#### Objectif:
Recopiez tout ce qui va de « La période n’a » jusqu'à « moines pour cible. » dans le passage sur la littérature tibétaine en substituant « religieux » à « moines ».

#### Extrait:

Le grand maître de ce courant est
Tashi Dawa qui apparaît comme la grande figure de proue
de la littérature tibétaine en langue chinoise après la
Révolution culturelle et devient président de l’Association des
écrivains du Tibet (ou plutôt de la RAT) en 1989. Cependant, la
nouvelle de Sebo
« Illusion » (《幻鸣》),
publiée en 1986, mais terminée d’écrire dès 1983, en est en fait
un précurseur. Il est l’autre personnalité littéraire marquante
de ces années 1980 qui sont pour les Tibétains, comme pour le
reste des Chinois, une période d’effervescence intellectuelle et
artistique qui culmine, à la fin de la décennie, avec
l’apparition des premiers romans alors que le genre dominant
jusqu’alors était la nouvelle.
La période n’a cependant pas été dénuée de tensions, en
particulier fin 1983, au moment de la campagne « contre la
pollution spirituelle » (清除精神污染).
Mais si, dans l’ensemble de la Chine, elle fut dirigée contre
les intellectuels, au Tibet, elle eut les moines pour cible.

#### Enregistrements conservés:

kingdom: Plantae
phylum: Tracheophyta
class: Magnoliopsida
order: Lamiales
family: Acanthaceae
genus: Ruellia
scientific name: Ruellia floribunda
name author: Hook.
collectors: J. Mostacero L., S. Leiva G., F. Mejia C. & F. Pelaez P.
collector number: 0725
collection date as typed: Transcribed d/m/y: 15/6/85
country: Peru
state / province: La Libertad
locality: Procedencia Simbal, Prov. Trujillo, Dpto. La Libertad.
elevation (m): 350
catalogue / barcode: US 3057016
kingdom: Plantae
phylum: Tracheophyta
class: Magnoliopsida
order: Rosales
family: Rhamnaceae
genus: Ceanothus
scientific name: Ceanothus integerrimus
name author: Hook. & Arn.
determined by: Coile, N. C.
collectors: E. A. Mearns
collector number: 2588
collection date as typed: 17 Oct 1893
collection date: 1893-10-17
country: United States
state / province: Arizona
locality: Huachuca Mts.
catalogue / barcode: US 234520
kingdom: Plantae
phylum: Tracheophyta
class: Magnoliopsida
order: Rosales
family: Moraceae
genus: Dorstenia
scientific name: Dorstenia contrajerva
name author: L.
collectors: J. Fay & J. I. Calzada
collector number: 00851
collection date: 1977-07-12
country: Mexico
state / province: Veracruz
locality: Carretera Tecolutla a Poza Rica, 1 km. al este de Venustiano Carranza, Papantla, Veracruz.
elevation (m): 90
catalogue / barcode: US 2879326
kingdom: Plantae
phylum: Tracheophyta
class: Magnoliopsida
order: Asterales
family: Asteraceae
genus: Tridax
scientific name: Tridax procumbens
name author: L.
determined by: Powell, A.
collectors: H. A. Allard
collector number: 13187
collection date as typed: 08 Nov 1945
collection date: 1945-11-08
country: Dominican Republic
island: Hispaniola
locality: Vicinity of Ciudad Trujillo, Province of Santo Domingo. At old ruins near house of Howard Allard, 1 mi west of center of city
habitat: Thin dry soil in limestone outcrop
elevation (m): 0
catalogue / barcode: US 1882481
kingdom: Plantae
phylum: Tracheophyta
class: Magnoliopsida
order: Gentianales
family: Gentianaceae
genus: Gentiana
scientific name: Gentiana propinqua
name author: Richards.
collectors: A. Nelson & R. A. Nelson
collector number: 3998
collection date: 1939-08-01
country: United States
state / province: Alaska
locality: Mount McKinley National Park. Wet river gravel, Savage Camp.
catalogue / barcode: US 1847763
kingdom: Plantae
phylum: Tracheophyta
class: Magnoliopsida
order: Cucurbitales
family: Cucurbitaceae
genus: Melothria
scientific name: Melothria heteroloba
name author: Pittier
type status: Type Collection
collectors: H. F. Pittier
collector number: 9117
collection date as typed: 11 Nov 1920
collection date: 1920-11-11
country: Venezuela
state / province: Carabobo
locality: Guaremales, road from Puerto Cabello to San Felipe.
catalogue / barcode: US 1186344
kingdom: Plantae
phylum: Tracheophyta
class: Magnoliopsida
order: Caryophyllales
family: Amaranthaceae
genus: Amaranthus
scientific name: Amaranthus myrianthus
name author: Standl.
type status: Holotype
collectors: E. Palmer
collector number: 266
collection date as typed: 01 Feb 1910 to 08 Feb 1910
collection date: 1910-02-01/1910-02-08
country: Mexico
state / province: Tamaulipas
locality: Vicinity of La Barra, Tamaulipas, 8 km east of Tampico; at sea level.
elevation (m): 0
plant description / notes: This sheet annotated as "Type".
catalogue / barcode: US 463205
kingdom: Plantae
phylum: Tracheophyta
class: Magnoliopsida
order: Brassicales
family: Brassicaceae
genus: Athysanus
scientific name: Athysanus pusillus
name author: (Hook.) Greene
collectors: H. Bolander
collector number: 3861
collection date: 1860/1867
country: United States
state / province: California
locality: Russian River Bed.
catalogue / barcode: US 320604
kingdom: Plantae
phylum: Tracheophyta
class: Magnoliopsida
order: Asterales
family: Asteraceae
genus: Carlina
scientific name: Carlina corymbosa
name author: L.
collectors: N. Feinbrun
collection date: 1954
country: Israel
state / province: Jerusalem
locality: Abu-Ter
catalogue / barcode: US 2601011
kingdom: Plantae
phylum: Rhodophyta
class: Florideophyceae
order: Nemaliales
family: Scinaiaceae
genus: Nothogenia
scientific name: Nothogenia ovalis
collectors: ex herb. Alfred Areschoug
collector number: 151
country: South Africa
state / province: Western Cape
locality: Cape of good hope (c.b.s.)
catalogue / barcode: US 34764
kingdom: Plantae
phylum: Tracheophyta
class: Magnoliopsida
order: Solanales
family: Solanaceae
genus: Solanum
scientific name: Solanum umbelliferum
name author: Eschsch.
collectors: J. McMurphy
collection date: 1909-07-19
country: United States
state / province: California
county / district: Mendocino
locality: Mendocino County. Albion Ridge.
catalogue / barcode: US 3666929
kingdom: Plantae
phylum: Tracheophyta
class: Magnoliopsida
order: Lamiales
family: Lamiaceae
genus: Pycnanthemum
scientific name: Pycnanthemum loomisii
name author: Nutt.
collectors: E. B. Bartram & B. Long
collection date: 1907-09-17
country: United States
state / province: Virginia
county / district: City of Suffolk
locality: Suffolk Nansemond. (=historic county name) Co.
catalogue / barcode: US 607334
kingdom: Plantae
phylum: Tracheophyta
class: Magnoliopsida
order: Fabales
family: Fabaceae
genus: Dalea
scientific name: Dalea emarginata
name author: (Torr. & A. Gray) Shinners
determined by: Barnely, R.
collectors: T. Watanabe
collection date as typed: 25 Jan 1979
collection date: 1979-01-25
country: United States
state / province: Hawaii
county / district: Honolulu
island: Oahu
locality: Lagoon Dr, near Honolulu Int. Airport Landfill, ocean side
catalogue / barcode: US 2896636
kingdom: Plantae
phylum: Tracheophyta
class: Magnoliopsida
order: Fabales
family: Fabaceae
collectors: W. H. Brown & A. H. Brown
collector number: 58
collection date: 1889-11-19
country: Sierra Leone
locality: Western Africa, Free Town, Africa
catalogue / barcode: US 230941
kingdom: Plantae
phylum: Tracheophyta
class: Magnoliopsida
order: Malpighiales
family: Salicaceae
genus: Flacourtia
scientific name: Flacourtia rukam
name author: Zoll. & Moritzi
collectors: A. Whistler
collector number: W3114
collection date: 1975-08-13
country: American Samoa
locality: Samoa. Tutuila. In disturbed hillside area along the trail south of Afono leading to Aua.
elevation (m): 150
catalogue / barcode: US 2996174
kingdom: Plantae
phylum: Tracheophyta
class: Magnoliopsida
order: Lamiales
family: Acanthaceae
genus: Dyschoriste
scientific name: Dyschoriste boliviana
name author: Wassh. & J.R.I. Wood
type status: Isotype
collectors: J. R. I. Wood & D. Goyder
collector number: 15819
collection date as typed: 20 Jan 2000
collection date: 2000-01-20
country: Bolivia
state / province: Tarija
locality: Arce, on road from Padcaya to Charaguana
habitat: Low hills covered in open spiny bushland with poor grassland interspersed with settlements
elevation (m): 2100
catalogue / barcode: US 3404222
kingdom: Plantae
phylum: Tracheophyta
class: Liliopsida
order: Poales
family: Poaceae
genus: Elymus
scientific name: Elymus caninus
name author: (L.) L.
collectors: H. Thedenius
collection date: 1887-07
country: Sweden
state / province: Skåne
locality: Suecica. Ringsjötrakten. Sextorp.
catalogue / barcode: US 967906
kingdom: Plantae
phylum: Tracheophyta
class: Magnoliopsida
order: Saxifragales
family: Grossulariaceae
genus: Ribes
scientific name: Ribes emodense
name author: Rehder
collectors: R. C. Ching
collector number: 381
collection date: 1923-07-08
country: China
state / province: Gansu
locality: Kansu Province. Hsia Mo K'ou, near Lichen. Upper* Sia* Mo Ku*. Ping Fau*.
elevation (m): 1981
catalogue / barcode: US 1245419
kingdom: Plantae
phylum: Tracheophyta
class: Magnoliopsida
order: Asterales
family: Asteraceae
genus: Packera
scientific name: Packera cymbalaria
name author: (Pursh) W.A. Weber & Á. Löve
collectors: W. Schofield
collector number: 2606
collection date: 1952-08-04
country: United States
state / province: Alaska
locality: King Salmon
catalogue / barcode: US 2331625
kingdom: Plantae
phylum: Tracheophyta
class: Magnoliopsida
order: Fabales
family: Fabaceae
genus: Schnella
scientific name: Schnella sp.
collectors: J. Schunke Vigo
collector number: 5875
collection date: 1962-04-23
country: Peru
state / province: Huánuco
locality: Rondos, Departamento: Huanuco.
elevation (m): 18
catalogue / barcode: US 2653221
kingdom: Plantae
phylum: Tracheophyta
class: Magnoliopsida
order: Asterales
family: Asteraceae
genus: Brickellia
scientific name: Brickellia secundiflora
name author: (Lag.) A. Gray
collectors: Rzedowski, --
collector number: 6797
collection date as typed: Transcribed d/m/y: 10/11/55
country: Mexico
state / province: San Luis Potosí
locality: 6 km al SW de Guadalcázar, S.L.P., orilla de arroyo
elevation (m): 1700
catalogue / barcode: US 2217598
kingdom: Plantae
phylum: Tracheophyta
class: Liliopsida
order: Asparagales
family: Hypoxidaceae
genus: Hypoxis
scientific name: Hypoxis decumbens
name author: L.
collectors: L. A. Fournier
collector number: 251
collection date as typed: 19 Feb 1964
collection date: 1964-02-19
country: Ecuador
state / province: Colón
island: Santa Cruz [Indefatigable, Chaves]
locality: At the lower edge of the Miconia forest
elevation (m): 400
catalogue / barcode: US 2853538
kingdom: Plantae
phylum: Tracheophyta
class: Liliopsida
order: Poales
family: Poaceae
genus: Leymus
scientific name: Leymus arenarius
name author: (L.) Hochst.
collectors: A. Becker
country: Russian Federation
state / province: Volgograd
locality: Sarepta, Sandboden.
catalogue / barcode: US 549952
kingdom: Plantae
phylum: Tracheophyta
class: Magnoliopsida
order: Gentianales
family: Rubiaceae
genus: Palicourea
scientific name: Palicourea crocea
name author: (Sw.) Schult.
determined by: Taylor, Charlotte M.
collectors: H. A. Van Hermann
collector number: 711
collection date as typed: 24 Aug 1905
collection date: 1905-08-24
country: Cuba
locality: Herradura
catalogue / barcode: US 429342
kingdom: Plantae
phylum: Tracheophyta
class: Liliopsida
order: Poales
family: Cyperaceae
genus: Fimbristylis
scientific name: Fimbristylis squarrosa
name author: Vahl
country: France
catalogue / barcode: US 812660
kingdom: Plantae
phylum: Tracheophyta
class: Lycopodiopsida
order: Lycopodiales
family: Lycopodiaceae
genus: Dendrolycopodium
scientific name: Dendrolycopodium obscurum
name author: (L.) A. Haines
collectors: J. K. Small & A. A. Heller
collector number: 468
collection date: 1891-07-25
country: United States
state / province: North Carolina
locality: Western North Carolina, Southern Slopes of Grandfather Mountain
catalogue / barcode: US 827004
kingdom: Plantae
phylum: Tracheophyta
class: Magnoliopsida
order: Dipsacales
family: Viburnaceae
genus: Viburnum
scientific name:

#### Réponse:
La période n’a cependant pas été dénuée de tensions, en
particulier fin 1983, au moment de la campagne « contre la
pollution spirituelle » (清除精神污染).
Mais si, dans l’ensemble de la Chine, elle fut dirigée contre
les intellectuels, au Tibet, elle eut les religieux pour cible.